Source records
....
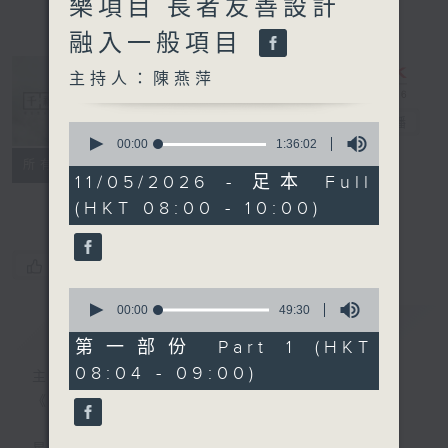
樂項目 長者友善設計
融入一般項目
主持人：陳燕萍
千禧年代
電台直播
0
seconds
00:00
1:36:02
of
特備網頁
PODCASTS
所有集數
1
11/05/2026 - 足本 Full
FACEBOOK
hour,
(HKT 08:00 - 10:00)
36
minutes,
2
seconds
您喜歡這個節目嗎?
0
seconds
00:00
49:30
簡介
GIST
of
49
第一部份 Part 1 (HKT
minutes,
08:04 - 09:00)
30
主持人：陳燕萍
seconds
《千禧年代》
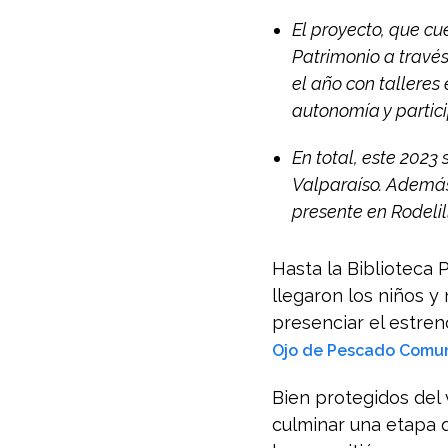
El proyecto, que cue
Patrimonio a travé
el año con talleres 
autonomía y partici
En total, este 2023 
Valparaíso. Además
presente en Rodelil
Hasta la Biblioteca P
llegaron los niños y
presenciar el estren
Ojo de Pescado Comu
Bien protegidos del 
culminar una etapa 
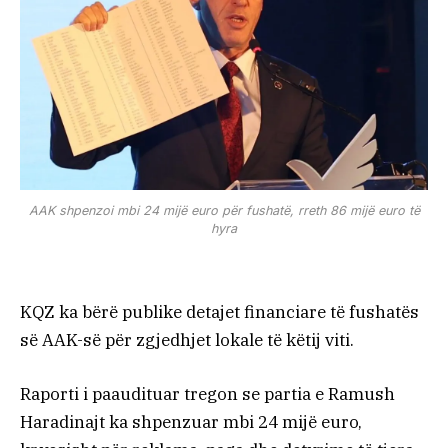
AAK shpenzoi mbi 24 mijë euro për fushatë, rreth 86 mijë euro të
hyra
KQZ ka bërë publike detajet financiare të fushatës
së AAK-së për zgjedhjet lokale të këtij viti.
Raporti i paaudituar tregon se partia e Ramush
Haradinajt ka shpenzuar mbi 24 mijë euro,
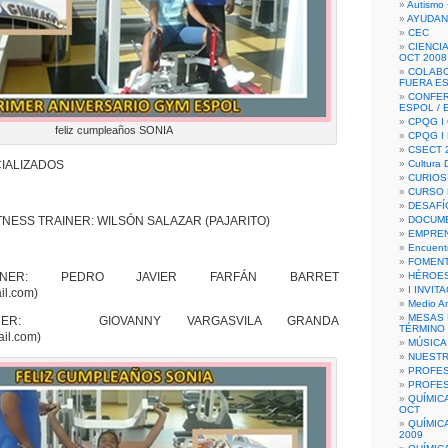
Autismo 
AYUDAN
CEC
CIENCIA
OCT 2008
COLAB
FUERA E
CONFER
ESPOL /
CPQG I 
feliz cumpleaños SONIA
CPQG I
CSECT 2
IALIZADOS
Cultura D
CURIOS
CURSO P
DESAFÍ
NESS TRAINER: WILSÓN SALAZAR (PAJARITO)
DOCUME
EMPREN
Encuent
FOMENT
AINER: PEDRO JAVIER FARFÁN BARRET
HÉROES
I INVIT
il.com)
Medio A
MESAS 
AINER: GIOVANNY VARGASVILA GRANDA
TÉRMINO
il.com)
MÚSICA
NUEST
PROFES
PROFES
QUÍMIC
OCT
QUÍMIC
2009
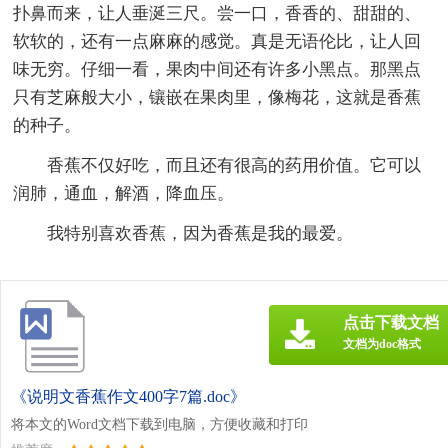
扑鼻而来，让人垂涎三尺。尝一口，香香的、甜甜的、
软软的，还有一点麻麻的感觉。真是无语伦比，让人回
味无穷。仔细一看，果肉中间还有许多小黑点。那黑点
只有芝麻般大小，镶嵌在果肉里，像梅花，这就是香蕉
的种子。
香蕉不仅好吃，而且还有很高的药用价值。它可以
润肺，通血，解酒，降血压。
我特别喜欢香蕉，因为香蕉是我的最爱。
点击下载文档
文档为doc格式
《说明文香蕉作文400字7篇.doc》
将本文的Word文档下载到电脑，方便收藏和打印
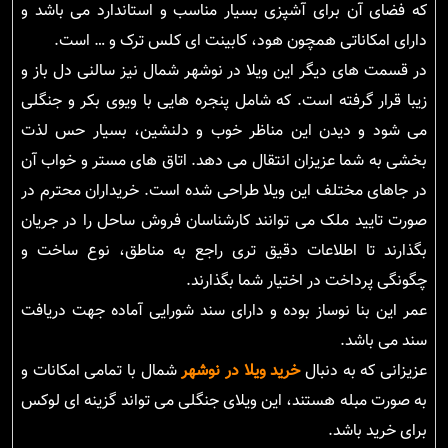
که فضای آن برای آشپزی بسیار مناسب و استاندارد می باشد و
دارای امکاناتی همچون هود، کابینت ای کلس ترک و … است.
در قسمت های دیگر این ویلا در نوشهر شمال نیز سالنی دل باز و
زیبا قرار گرفته است. که شامل پنجره هایی با ویوی بکر و جنگلی
می شود و دیدن این مناظر خوب و دلنشین، بسیار حس لذت
بخشی به شما عزیزان انتقال می دهد. اتاق های مستر و خواب آن
در جاهای مختلف این ویلا طراحی شده است. خریداران محترم در
صورت تایید ملک می توانند کارشناسان فروش ساحل را در جریان
بگذارند تا اطلاعات دقیق تری راجع به مناطق، نوع ساخت و
چگونگی پرداخت در اختیار شما بگذارند.
عمر این بنا نوساز بوده و دارای سند شورایی آماده جهت دریافت
سند می باشد.
عزیزانی که به دنبال
خرید ویلا در نوشهر
شمال با تمامی امکانات و
به صورت مبله هستند، این ویلای جنگلی می تواند گزینه ای لوکس
برای خرید باشد.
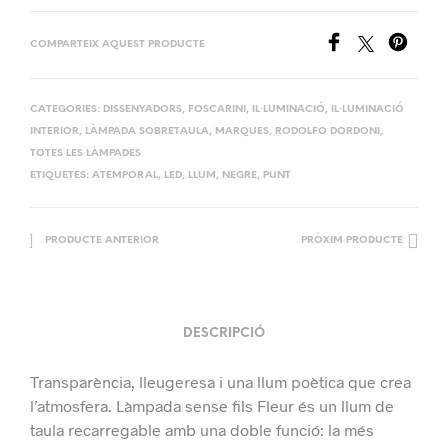
COMPARTEIX AQUEST PRODUCTE
CATEGORIES:
DISSENYADORS
,
FOSCARINI
,
IL·LUMINACIÓ
,
IL·LUMINACIÓ
INTERIOR
,
LÀMPADA SOBRETAULA
,
MARQUES
,
RODOLFO DORDONI
,
TOTES LES LÀMPADES
ETIQUETES:
ATEMPORAL
,
LED
,
LLUM
,
NEGRE
,
PUNT
PRODUCTE ANTERIOR
PRÒXIM PRODUCTE
DESCRIPCIÓ
Transparència, lleugeresa i una llum poètica que crea
l’atmosfera. Làmpada sense fils Fleur és un llum de
taula recarregable amb una doble funció: la més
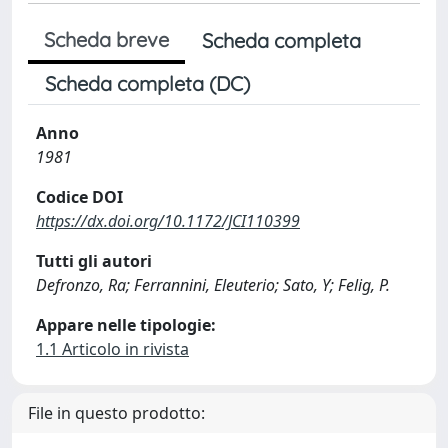
Scheda breve
Scheda completa
Scheda completa (DC)
Anno
1981
Codice DOI
https://dx.doi.org/10.1172/JCI110399
Tutti gli autori
Defronzo, Ra; Ferrannini, Eleuterio; Sato, Y; Felig, P.
Appare nelle tipologie:
1.1 Articolo in rivista
File in questo prodotto:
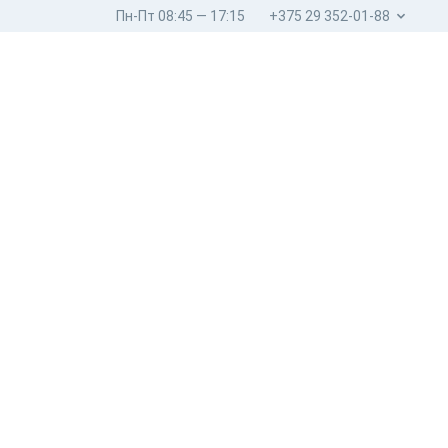
Пн-Пт 08:45 — 17:15
+375 29 352-01-88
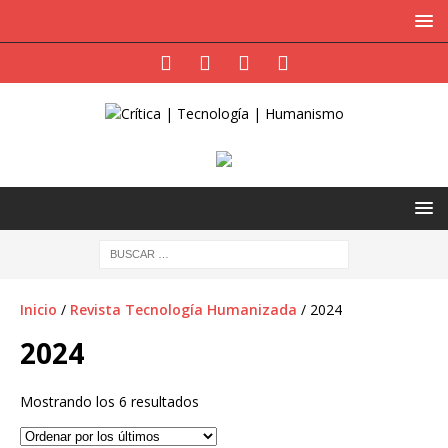
Inicio
/
Revista Tecnología Humanizada
/ 2024
2024
Mostrando los 6 resultados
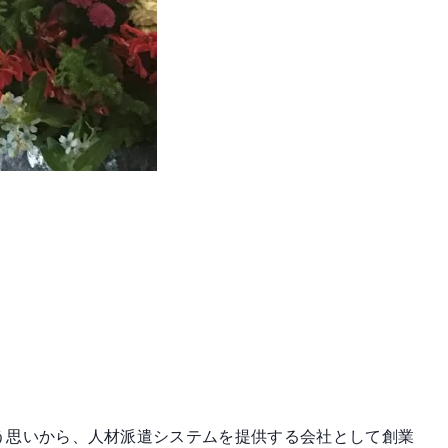
う思いから、人材派遣システムを提供する会社として創業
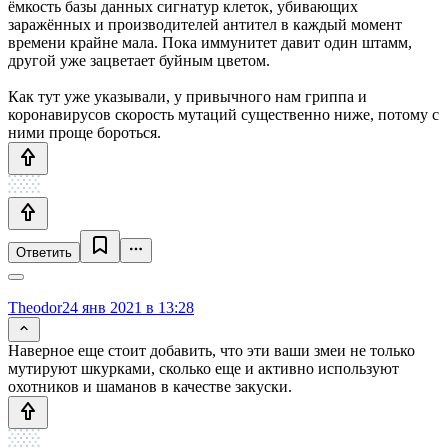
ёмкость базы данных сигнатур клеток, убивающих
заражённых и производителей антител в каждый момент
времени крайне мала. Пока иммунитет давит один штамм,
другой уже зацветает буйным цветом.
Как тут уже указывали, у привычного нам гриппа и
коронавирусов скорость мутаций существенно ниже, потому с
ними проще бороться.
Ответить
Theodor
24 янв 2021 в 13:28
Наверное еще стоит добавить, что эти ваши змеи не только
мутируют шкурками, сколько еще и активно используют
охотников и шаманов в качестве закуски.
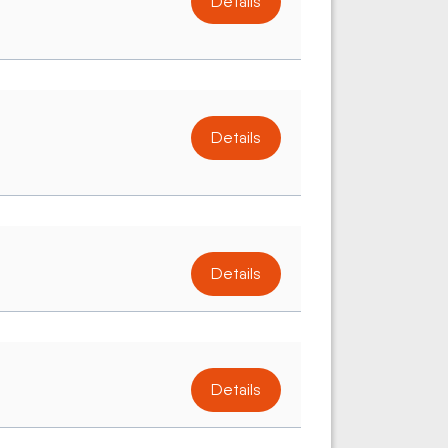
Details
Details
Details
Details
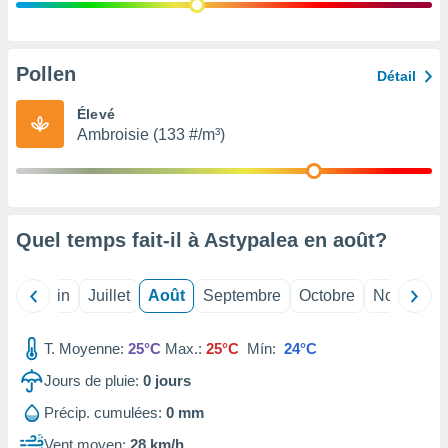
nées
lles sur
d'un
égitime,
Pollen
Détail
vous
vous
Élevé
 Pour ce
Ambroisie (133 #/m³)
ous
etirer
ement
 opposer
Quel temps fait-il à Astypalea en
août
?
ement
nées à
ment en
Mai
Juin
Juillet
Août
Septembre
Octobre
Novembre
 sur «
res
» ou
e
T. Moyenne:
25°C
Max.:
25°C
Mín:
24°C
que de
kies
Jours de pluie:
0
jours
ite web.
Précip. cumulées:
0 mm
t nos
Vent moyen:
28 km/h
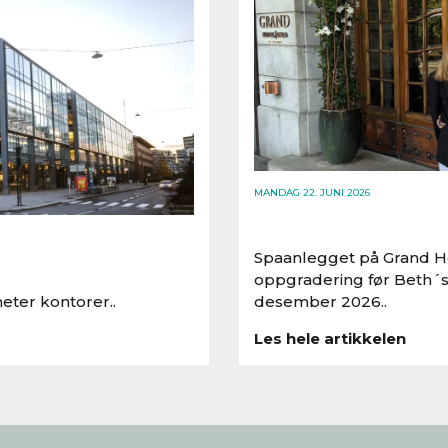
MANDAG 22. JUNI 2026
Spaanlegget på Grand Ho
oppgradering før Beth´s
eter kontorer..
desember 2026..
Les hele artikkelen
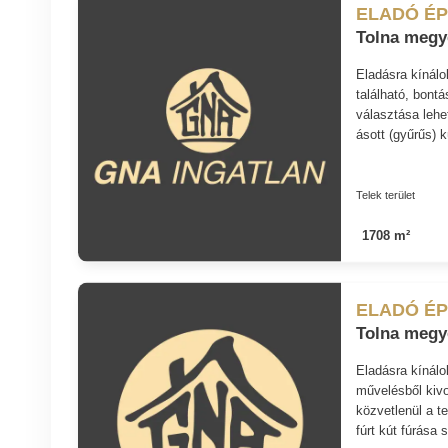
ELADÓ ÉP
Tolna megy
Eladásra kínálo
található, bontá
választása lehe
ásott (gyűrűs) kú
Telek terület
1708 m²
ELADÓ ÉP
Tolna megy
Eladásra kínálo
művelésből kivo
közvetlenül a t
fúrt kút fúrása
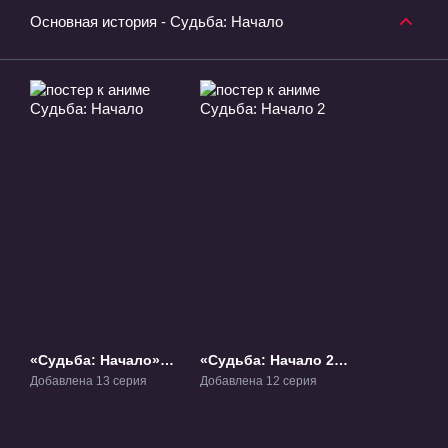
Основная история - Судьба: Начало
«Судьба: Начало»
«Судьба: Начало 2»
ТВ-1
ТВ-2
Добавлена 13 серия
Добавлена 12 серия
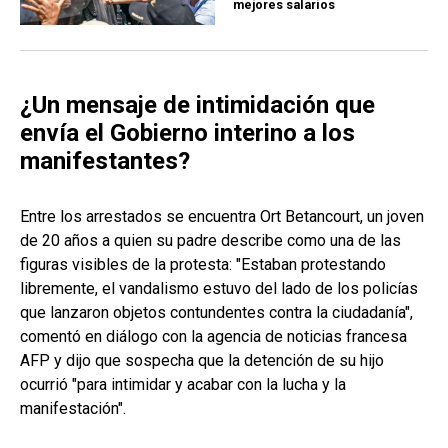
mejores salarios
¿Un mensaje de intimidación que
envía el Gobierno interino a los
manifestantes?
Entre los arrestados se encuentra Ort Betancourt, un joven
de 20 años a quien su padre describe como una de las
figuras visibles de la protesta: "Estaban protestando
libremente, el vandalismo estuvo del lado de los policías
que lanzaron objetos contundentes contra la ciudadanía",
comentó en diálogo con la agencia de noticias francesa
AFP y dijo que sospecha que la detención de su hijo
ocurrió "para intimidar y acabar con la lucha y la
manifestación".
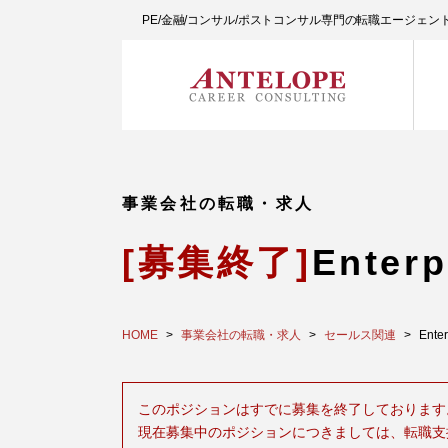
PE/金融/コンサル/ポストコンサル専門の転職エージェ
事業会社の転職・求人
[募集終了]
Enter
HOME
事業会社の転職・求人
セールス関連
Ente
このポジションはすでに募集を終了しております
現在募集中のポジションにつきましては、転職支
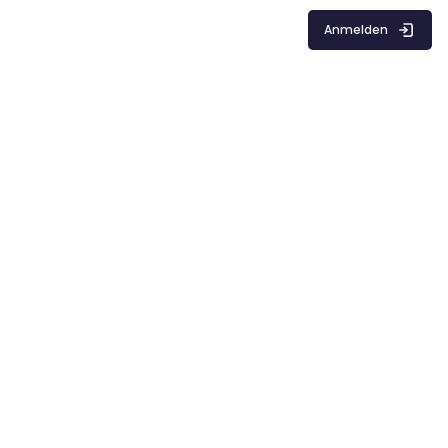
Anmelden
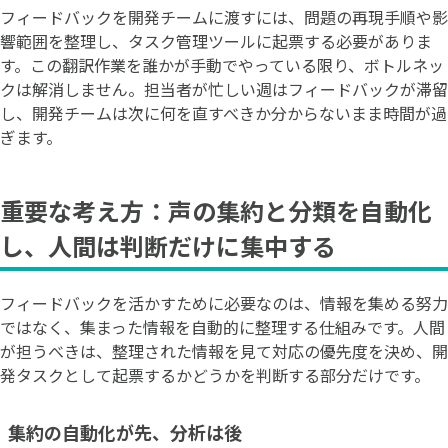
フィードバックを開発チームに渡すには、問題の再現手順や影
響範囲を整理し、タスク管理ツールに起票する必要がありま
す。この翻訳作業を誰かが手動でやっている限り、ボトルネッ
クは解消しません。担当者が忙しい週はフィードバックが滞留
し、開発チームは次に何を直すべきか分からないまま時間が過
ぎます。
重要な考え方：声の集約と分類を自動化
し、人間は判断だけに集中する
フィードバックを活かすために必要なのは、情報を集める努力
ではなく、集まった情報を自動的に整理する仕組みです。人間
が担うべきは、整理された情報を見て対応の優先度を決め、開
発タスクとして起票するかどうかを判断する部分だけです。
集約の自動化が先、分析は後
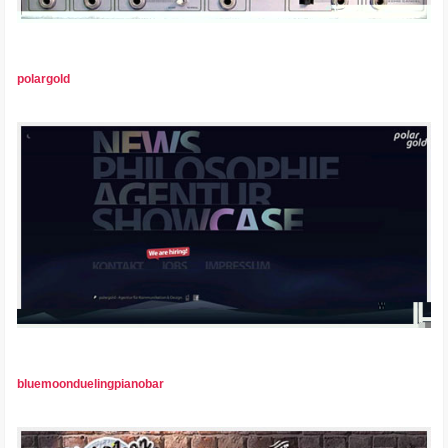
polargold
bluemoonduelingpianobar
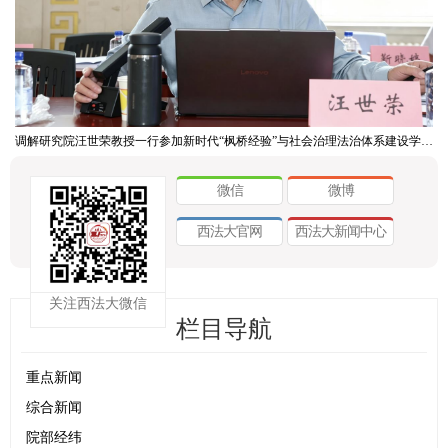
调解研究院汪世荣教授一行参加新时代“枫桥经验”与社会治理法治体系建设学术研讨会
微信
微博
西法大官网
西法大新闻中心
关注西法大微信
栏目导航
重点新闻
综合新闻
院部经纬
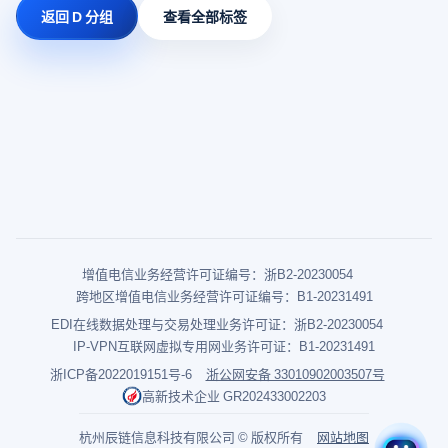
返回 D 分组
查看全部标签
增值电信业务经营许可证编号：浙B2-20230054
跨地区增值电信业务经营许可证编号：B1-20231491
EDI在线数据处理与交易处理业务许可证：浙B2-20230054
IP-VPN互联网虚拟专用网业务许可证：B1-20231491
浙ICP备2022019151号-6
浙公网安备 33010902003507号
高新技术企业 GR202433002203
杭州辰链信息科技有限公司 © 版权所有
网站地图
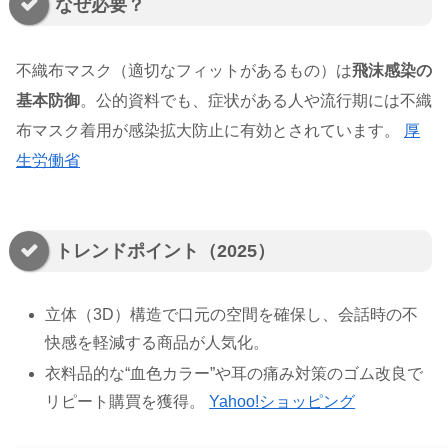
なぜ必要？
不織布マスク（適切なフィットがあるもの）は
飛沫感染の
基本防御
。公的資料でも、症状がある人や流行期には不織
布マスク着用が感染拡大防止に有効とされています。
厚
生労働省
トレンドポイント（2025）
立体（3D）構造で口元の空間を確保し、会話時の不
快感を軽減する商品が人気化。
衣料品的な“血色カラー”や耳の痛み対策のゴム改良で
リピート購買を獲得。
Yahoo!ショッピング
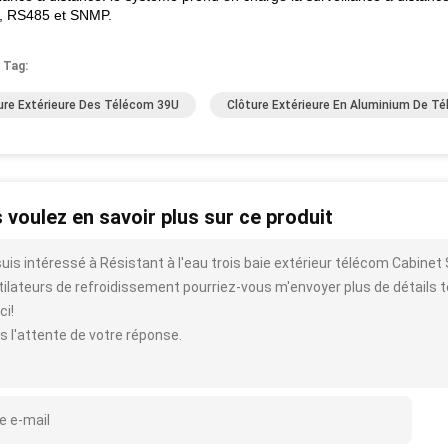
, RS485 et SNMP.
 Tag:
ure Extérieure Des Télécom 39U
Clôture Extérieure En Aluminium De T
 voulez en savoir plus sur ce produit
suis intéressé à Résistant à l'eau trois baie extérieur télécom Cabine
ilateurs de refroidissement pourriez-vous m'envoyer plus de détails tels 
ci!
s l'attente de votre réponse.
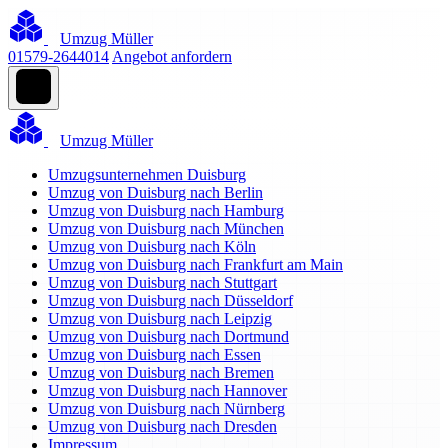
Umzug Müller
01579-2644014
Angebot anfordern
Umzug Müller
Umzugsunternehmen Duisburg
Umzug von Duisburg nach Berlin
Umzug von Duisburg nach Hamburg
Umzug von Duisburg nach München
Umzug von Duisburg nach Köln
Umzug von Duisburg nach Frankfurt am Main
Umzug von Duisburg nach Stuttgart
Umzug von Duisburg nach Düsseldorf
Umzug von Duisburg nach Leipzig
Umzug von Duisburg nach Dortmund
Umzug von Duisburg nach Essen
Umzug von Duisburg nach Bremen
Umzug von Duisburg nach Hannover
Umzug von Duisburg nach Nürnberg
Umzug von Duisburg nach Dresden
Impressum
....
--- PROMPT ---
Among the entries above, take the line with "Hasta la Biblioteca P", the line with "润肺，通血，解酒，降血压。", and all the lines between them, and restate them word for word without pictures.

--- EXPECTED OUTPUT ---
Hasta la Biblioteca P
llegaron los niños y
presenciar el estren
Ojo de Pescado Comu
Bien protegidos del 
culminar una etapa 
AAK shpenzoi mbi 24 mijë euro për fushatë, rreth 86 mijë euro të
hyra
KQZ ka bërë publike detajet financiare të fushatës
së AAK-së për zgjedhjet lokale të këtij viti.
Raporti i paaudituar tregon se partia e Ramush
Haradinajt ka shpenzuar mbi 24 mijë euro,
Autismo 
AYUDAN
CEC
CIENCIA
OCT 2008
COLAB
FUERA E
CONFER
ESPOL /
CPQG I 
feliz cumpleaños SONIA
CPQG I
CSECT 2
IALIZADOS
Cultura D
CURIOS
CURSO P
DESAFÍ
NESS TRAINER: WILSÓN SALAZAR (PAJARITO)
DOCUME
EMPREN
Encuent
FOMENT
AINER: PEDRO JAVIER FARFÁN BARRET
HÉROES
I INVIT
il.com)
Medio A
MESAS 
AINER: GIOVANNY VARGASVILA GRANDA
TÉRMINO
il.com)
MÚSICA
NUEST
PROFES
PROFES
QUÍMIC
OCT
QUÍMIC
2009
扑鼻而来，让人垂涎三尺。尝一口，香香的、甜甜的、
软软的，还有一点麻麻的感觉。真是无语伦比，让人回
味无穷。仔细一看，果肉中间还有许多小黑点。那黑点
只有芝麻般大小，镶嵌在果肉里，像梅花，这就是香蕉
的种子。
香蕉不仅好吃，而且还有很高的药用价值。它可以
润肺，通血，解酒，降血压。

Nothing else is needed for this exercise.